Power Minister of West Bengal
- In office 1991–1999

West Bengal Legislative Assembly
- In office 1991–2001
- Preceded by: Santi Ranjan Ghatak
- Succeeded by: Arunava Ghosh
- Constituency: Dum Dum

Personal details
- Born: 12 December 1928
- Died: 8 February 2020 (aged 92)
- Party: Communist Party of India (Marxist)

= Sankar Sen =

Indian academic (c.1928–2020)

Sankar Sen (c. 1928 – 8 February 2020) was an Indian academic, electrical engineer and politician from West Bengal belonging to Communist Party of India (Marxist). He was the vice chancellor of Jadavpur University. He served as a legislator of the West Bengal Legislative Assembly. He also served as the Minister of Power of the Government of West Bengal from 1991 to 1999.

==Biography==
Sen was the vice chancellor of Jadavpur University.

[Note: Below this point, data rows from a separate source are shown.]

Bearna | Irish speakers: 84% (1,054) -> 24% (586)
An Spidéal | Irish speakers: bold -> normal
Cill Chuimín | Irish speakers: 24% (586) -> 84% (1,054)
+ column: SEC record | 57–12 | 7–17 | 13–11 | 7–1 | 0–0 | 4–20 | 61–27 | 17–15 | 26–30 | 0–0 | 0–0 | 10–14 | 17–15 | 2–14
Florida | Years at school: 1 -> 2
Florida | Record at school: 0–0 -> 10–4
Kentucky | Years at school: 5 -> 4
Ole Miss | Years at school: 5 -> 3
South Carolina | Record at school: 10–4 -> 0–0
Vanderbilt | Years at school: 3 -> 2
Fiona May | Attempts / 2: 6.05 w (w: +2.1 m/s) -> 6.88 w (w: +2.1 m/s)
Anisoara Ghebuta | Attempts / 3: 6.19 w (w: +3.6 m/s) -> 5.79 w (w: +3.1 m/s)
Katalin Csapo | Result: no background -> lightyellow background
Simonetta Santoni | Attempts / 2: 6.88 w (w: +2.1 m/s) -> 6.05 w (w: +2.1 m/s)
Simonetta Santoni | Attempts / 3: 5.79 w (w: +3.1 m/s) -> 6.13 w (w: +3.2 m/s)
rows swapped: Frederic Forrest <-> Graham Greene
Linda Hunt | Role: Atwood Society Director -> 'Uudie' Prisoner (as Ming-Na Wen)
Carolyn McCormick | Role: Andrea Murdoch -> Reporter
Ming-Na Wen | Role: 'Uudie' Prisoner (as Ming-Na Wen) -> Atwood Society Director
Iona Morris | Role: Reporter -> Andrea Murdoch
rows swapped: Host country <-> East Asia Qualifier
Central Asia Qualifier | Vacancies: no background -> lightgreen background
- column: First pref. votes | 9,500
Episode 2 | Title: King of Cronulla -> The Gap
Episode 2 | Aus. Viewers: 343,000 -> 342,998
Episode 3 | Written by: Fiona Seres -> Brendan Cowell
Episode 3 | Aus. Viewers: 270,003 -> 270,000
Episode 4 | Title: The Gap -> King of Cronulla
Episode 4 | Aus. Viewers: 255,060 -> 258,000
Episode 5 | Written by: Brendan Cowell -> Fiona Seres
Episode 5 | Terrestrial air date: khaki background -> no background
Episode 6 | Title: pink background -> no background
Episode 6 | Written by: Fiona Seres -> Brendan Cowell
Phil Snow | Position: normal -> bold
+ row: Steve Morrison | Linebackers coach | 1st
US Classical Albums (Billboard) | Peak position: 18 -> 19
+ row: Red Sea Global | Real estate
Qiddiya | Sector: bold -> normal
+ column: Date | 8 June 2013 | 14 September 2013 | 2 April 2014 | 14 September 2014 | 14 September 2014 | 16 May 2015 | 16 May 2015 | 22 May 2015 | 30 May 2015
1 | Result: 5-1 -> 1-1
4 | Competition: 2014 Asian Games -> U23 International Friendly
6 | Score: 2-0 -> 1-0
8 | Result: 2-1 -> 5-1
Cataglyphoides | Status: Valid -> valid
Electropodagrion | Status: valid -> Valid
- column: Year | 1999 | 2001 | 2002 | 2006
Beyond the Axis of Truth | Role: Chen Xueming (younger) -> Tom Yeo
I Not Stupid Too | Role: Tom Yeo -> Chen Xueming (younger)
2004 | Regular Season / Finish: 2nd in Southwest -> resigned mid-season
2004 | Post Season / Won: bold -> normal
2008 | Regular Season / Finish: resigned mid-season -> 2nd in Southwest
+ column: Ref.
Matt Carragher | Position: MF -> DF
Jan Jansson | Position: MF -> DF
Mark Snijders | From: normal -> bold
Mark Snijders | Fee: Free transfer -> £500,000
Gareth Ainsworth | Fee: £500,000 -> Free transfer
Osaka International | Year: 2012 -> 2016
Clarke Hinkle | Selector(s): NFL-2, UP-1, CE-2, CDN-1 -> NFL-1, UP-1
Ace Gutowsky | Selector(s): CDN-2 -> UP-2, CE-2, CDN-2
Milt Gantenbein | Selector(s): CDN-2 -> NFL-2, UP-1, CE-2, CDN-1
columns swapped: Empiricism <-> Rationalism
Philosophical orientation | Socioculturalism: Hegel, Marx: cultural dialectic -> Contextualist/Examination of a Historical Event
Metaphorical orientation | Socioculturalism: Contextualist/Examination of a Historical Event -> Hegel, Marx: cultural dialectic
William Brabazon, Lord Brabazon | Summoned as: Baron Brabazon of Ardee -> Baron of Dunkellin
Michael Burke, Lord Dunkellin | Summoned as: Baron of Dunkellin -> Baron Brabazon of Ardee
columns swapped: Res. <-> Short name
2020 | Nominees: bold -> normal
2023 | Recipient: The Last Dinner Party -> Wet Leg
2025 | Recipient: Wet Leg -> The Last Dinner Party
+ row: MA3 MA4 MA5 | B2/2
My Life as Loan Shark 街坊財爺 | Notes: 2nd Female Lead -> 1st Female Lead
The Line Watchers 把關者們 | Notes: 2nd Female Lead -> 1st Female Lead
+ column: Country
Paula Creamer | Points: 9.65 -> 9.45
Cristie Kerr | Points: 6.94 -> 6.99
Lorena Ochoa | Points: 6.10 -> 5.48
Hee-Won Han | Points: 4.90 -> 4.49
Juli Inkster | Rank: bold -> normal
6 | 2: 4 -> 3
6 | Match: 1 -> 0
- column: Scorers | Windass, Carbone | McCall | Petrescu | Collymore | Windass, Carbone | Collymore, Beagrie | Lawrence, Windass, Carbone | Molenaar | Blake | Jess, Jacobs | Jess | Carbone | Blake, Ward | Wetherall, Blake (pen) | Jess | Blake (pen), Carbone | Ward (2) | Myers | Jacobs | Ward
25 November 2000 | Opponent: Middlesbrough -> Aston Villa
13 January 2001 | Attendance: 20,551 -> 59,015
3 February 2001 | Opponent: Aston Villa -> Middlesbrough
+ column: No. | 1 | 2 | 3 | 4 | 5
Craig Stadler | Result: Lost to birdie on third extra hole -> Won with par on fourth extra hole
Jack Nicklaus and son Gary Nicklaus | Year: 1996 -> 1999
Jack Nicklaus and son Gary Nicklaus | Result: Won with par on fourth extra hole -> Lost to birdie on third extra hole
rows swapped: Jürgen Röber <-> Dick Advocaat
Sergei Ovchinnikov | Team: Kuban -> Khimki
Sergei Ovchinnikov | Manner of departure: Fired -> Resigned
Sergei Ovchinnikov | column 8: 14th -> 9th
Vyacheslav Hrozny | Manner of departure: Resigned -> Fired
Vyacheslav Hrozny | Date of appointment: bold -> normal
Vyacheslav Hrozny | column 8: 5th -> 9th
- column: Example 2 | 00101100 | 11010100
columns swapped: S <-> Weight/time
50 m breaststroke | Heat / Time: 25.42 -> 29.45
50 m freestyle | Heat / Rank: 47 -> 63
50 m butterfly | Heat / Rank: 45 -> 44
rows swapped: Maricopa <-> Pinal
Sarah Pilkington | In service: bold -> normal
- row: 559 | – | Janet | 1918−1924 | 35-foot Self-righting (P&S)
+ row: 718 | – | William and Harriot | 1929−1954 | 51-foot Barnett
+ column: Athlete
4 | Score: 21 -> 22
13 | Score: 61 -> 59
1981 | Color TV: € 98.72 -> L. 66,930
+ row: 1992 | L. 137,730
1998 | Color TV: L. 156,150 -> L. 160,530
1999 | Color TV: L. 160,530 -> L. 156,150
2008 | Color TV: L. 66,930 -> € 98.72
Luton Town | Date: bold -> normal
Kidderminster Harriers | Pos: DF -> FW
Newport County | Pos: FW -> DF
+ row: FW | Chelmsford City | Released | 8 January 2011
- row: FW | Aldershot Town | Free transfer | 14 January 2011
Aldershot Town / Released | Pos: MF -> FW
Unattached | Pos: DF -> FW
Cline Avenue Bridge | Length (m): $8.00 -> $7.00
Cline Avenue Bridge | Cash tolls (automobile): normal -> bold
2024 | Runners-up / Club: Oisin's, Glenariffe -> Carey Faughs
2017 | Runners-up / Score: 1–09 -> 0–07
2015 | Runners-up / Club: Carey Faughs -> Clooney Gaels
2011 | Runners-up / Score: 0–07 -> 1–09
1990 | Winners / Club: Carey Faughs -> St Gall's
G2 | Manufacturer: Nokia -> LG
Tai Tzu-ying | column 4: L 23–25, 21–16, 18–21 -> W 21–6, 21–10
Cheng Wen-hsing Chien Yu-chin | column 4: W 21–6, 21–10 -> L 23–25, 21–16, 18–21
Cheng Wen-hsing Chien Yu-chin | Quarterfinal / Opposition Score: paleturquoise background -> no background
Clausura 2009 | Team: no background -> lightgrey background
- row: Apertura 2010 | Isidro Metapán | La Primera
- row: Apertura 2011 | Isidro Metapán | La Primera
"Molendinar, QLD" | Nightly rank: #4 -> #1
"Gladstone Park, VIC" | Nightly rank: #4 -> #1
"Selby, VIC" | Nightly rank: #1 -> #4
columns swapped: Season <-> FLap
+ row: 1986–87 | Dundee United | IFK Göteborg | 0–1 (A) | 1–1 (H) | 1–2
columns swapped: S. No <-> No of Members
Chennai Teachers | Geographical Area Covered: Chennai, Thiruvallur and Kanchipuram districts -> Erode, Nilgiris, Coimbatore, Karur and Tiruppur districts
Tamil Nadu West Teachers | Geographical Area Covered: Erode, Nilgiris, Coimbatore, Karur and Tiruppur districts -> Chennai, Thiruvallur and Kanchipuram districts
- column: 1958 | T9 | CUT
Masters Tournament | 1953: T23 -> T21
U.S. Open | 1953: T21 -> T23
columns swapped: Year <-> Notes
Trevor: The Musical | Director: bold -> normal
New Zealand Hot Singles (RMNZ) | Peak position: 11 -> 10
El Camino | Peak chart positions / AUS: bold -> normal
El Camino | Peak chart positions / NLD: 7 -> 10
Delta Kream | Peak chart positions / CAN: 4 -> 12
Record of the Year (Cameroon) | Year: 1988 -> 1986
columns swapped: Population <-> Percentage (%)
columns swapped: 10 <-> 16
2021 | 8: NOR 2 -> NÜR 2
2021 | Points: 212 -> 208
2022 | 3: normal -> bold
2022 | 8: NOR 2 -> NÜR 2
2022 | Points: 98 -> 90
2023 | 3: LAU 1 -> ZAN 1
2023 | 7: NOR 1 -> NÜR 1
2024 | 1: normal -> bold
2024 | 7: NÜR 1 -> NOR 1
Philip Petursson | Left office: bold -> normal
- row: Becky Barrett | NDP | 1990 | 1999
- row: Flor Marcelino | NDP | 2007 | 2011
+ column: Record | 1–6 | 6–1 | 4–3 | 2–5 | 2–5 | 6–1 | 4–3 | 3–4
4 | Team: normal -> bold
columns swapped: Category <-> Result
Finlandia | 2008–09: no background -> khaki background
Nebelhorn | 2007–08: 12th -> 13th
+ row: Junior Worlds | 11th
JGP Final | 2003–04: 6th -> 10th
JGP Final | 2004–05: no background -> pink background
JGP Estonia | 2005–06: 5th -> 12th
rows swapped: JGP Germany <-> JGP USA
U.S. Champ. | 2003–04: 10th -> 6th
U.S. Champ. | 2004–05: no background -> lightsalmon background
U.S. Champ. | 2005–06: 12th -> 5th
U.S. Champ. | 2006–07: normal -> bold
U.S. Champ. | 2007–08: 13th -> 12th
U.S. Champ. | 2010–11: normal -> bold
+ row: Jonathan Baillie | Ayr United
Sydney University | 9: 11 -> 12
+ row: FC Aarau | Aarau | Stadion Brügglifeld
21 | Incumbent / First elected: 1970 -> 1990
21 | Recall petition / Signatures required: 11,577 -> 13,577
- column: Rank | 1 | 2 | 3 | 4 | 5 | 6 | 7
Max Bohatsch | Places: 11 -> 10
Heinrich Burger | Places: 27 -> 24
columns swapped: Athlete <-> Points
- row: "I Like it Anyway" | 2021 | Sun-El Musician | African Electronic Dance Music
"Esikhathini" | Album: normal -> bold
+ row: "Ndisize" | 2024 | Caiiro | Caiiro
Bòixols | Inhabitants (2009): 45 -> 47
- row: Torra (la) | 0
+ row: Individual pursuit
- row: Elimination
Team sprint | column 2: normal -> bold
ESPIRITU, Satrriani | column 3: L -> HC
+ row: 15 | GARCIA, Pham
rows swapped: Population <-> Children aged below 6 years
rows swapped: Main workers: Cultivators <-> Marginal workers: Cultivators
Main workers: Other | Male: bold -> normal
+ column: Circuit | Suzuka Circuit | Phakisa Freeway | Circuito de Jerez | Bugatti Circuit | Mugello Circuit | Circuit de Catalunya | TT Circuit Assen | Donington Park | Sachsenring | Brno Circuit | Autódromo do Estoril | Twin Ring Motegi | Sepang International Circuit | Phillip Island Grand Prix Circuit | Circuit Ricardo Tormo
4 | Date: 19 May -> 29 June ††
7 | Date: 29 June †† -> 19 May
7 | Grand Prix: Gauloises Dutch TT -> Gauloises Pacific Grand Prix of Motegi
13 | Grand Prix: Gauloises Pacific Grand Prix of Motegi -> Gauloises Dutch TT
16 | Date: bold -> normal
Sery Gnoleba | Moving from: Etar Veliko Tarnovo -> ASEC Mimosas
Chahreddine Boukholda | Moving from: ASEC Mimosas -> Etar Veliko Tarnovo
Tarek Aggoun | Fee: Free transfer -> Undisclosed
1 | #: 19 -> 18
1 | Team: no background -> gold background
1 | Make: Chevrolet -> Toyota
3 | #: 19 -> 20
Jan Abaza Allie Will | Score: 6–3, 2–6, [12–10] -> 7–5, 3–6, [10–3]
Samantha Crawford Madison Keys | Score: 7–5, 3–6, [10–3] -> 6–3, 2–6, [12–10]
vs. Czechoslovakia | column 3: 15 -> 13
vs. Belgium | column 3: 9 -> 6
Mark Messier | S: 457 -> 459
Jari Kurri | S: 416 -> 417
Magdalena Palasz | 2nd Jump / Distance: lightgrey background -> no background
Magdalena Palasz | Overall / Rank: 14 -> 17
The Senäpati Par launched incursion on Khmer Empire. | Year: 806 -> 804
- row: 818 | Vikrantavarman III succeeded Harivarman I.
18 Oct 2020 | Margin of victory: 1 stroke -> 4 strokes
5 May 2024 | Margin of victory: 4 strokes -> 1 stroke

He was a professor of electrical engineering department of Bengal Engineering College too.

Sen was elected as a legislator of the West Bengal Legislative Assembly from Dum Dum in 1991. He was also elected from Dum Dum in 1996. Besides, he served as the Minister of Power of the Government of West Bengal from 1991 to 1999.

Sen died on 8 February 2020 at the age of 92.